Collected data entries:

[Start of section]

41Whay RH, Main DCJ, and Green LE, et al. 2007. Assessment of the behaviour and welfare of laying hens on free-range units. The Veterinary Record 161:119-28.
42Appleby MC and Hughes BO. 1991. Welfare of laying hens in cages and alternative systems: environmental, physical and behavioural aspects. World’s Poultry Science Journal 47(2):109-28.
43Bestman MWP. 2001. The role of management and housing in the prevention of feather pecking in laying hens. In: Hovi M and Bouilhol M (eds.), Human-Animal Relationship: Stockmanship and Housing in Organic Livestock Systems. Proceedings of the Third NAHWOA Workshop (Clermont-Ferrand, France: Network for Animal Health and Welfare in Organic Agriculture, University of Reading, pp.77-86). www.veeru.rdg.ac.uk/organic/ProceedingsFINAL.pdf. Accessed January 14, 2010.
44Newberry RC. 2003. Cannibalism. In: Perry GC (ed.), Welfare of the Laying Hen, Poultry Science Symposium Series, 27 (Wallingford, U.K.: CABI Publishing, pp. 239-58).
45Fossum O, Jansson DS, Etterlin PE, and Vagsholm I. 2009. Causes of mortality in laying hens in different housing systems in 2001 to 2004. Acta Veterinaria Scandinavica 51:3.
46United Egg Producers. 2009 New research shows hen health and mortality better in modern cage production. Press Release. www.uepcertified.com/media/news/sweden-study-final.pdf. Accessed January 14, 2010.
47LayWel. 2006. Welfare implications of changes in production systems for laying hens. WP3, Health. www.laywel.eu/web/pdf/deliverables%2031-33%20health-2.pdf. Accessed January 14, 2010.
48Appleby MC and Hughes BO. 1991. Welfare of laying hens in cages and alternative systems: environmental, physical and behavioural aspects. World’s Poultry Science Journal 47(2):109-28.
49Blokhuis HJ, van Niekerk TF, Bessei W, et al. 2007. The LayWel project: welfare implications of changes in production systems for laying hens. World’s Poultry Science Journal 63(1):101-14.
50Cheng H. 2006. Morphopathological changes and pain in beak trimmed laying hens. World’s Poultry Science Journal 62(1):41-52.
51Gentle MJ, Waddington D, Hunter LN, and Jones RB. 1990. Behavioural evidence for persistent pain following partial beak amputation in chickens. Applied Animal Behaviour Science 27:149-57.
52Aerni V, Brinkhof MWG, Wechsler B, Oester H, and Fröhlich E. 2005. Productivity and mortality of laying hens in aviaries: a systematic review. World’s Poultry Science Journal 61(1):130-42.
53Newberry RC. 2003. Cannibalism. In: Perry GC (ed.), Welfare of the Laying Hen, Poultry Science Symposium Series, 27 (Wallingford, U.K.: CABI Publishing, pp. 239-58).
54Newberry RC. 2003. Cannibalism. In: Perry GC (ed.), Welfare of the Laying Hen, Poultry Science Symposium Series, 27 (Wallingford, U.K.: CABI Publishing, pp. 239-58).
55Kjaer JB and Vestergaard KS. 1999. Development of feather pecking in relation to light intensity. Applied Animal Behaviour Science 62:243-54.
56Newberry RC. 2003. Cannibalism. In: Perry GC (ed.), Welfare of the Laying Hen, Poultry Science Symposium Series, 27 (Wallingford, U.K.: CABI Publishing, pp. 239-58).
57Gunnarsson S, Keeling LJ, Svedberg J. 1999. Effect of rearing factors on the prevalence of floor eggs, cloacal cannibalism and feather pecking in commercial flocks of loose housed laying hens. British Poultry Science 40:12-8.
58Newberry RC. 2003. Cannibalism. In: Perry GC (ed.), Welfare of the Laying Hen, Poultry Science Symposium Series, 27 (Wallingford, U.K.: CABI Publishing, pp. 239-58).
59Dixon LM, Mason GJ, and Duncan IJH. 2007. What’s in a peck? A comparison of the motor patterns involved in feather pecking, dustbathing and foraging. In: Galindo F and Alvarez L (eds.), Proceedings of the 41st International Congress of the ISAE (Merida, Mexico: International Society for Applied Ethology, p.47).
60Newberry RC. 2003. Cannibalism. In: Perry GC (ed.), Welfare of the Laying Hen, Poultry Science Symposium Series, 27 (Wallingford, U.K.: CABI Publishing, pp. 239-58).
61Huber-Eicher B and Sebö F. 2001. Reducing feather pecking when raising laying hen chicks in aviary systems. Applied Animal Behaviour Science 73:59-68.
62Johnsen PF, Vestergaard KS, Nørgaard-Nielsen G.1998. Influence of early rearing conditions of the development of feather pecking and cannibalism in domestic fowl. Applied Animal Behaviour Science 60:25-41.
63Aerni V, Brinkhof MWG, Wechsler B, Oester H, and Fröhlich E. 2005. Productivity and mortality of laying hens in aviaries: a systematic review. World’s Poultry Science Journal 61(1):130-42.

[End of section]

— Assigned task —
Please copy every line in the entries where "Oester" appears.

— Written response —
52Aerni V, Brinkhof MWG, Wechsler B, Oester H, and Fröhlich E. 2005. Productivity and mortality of laying hens in aviaries: a systematic review. World’s Poultry Science Journal 61(1):130-42.
63Aerni V, Brinkhof MWG, Wechsler B, Oester H, and Fröhlich E. 2005. Productivity and mortality of laying hens in aviaries: a systematic review. World’s Poultry Science Journal 61(1):130-42.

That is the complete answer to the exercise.